Task requirements
Every line below is to be quoted exactly, with nothing added or dropped.

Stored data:
BEGIN
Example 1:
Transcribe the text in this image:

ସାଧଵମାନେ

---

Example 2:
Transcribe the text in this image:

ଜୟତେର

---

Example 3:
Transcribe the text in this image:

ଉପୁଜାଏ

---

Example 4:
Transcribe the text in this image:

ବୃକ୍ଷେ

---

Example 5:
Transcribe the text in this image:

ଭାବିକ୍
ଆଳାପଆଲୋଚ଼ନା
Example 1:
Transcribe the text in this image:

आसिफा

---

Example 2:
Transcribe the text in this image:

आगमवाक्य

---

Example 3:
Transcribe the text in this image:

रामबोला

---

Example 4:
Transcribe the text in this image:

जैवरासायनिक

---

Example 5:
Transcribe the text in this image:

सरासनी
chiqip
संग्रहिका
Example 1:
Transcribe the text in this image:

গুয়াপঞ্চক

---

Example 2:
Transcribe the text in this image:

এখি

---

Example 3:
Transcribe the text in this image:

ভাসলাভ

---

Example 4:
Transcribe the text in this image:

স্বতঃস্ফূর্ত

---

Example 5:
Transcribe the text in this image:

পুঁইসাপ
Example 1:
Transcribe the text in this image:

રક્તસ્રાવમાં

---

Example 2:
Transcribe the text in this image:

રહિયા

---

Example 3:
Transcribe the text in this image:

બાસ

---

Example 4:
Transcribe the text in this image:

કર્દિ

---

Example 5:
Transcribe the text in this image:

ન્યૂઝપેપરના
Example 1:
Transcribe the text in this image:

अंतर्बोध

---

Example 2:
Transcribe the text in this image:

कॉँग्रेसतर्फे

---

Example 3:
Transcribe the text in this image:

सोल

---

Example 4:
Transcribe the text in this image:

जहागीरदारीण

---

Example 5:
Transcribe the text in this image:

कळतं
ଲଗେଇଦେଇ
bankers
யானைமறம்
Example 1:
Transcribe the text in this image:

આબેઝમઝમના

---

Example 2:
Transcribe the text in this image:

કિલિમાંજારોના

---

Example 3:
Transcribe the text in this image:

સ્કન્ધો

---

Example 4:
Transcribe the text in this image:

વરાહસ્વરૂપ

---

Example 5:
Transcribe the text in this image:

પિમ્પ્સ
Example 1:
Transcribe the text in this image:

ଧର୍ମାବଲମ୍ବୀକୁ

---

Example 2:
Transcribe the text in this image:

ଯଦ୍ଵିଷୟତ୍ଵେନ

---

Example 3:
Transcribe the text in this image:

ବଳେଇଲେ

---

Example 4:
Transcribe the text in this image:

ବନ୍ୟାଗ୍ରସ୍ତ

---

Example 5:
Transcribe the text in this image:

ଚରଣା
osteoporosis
END
Output of the exercise
Example 1:
Transcribe the text in this image:

ସାଧଵମାନେ

---

Example 2:
Transcribe the text in this image:

ଜୟତେର

---

Example 3:
Transcribe the text in this image:

ଉପୁଜାଏ

---

Example 4:
Transcribe the text in this image:

ବୃକ୍ଷେ

---

Example 5:
Transcribe the text in this image:

ଭାବିକ୍
ଆଳାପଆଲୋଚ଼ନା
Example 1:
Transcribe the text in this image:

आसिफा

---

Example 2:
Transcribe the text in this image:

आगमवाक्य

---

Example 3:
Transcribe the text in this image:

रामबोला

---

Example 4:
Transcribe the text in this image:

जैवरासायनिक

---

Example 5:
Transcribe the text in this image:

सरासनी
chiqip
संग्रहिका
Example 1:
Transcribe the text in this image:

গুয়াপঞ্চক

---

Example 2:
Transcribe the text in this image:

এখি

---

Example 3:
Transcribe the text in this image:

ভাসলাভ

---

Example 4:
Transcribe the text in this image:

স্বতঃস্ফূর্ত

---

Example 5:
Transcribe the text in this image:

পুঁইসাপ
Example 1:
Transcribe the text in this image:

રક્તસ્રાવમાં

---

Example 2:
Transcribe the text in this image:

રહિયા

---

Example 3:
Transcribe the text in this image:

બાસ

---

Example 4:
Transcribe the text in this image:

કર્દિ

---

Example 5:
Transcribe the text in this image:

ન્યૂઝપેપરના
Example 1:
Transcribe the text in this image:

अंतर्बोध

---

Example 2:
Transcribe the text in this image:

कॉँग्रेसतर्फे

---

Example 3:
Transcribe the text in this image:

सोल

---

Example 4:
Transcribe the text in this image:

जहागीरदारीण

---

Example 5:
Transcribe the text in this image:

कळतं
ଲଗେଇଦେଇ
bankers
யானைமறம்
Example 1:
Transcribe the text in this image:

આબેઝમઝમના

---

Example 2:
Transcribe the text in this image:

કિલિમાંજારોના

---

Example 3:
Transcribe the text in this image:

સ્કન્ધો

---

Example 4:
Transcribe the text in this image:

વરાહસ્વરૂપ

---

Example 5:
Transcribe the text in this image:

પિમ્પ્સ
Example 1:
Transcribe the text in this image:

ଧର୍ମାବଲମ୍ବୀକୁ

---

Example 2:
Transcribe the text in this image:

ଯଦ୍ଵିଷୟତ୍ଵେନ

---

Example 3:
Transcribe the text in this image:

ବଳେଇଲେ

---

Example 4:
Transcribe the text in this image:

ବନ୍ୟାଗ୍ରସ୍ତ

---

Example 5:
Transcribe the text in this image:

ଚରଣା
osteoporosis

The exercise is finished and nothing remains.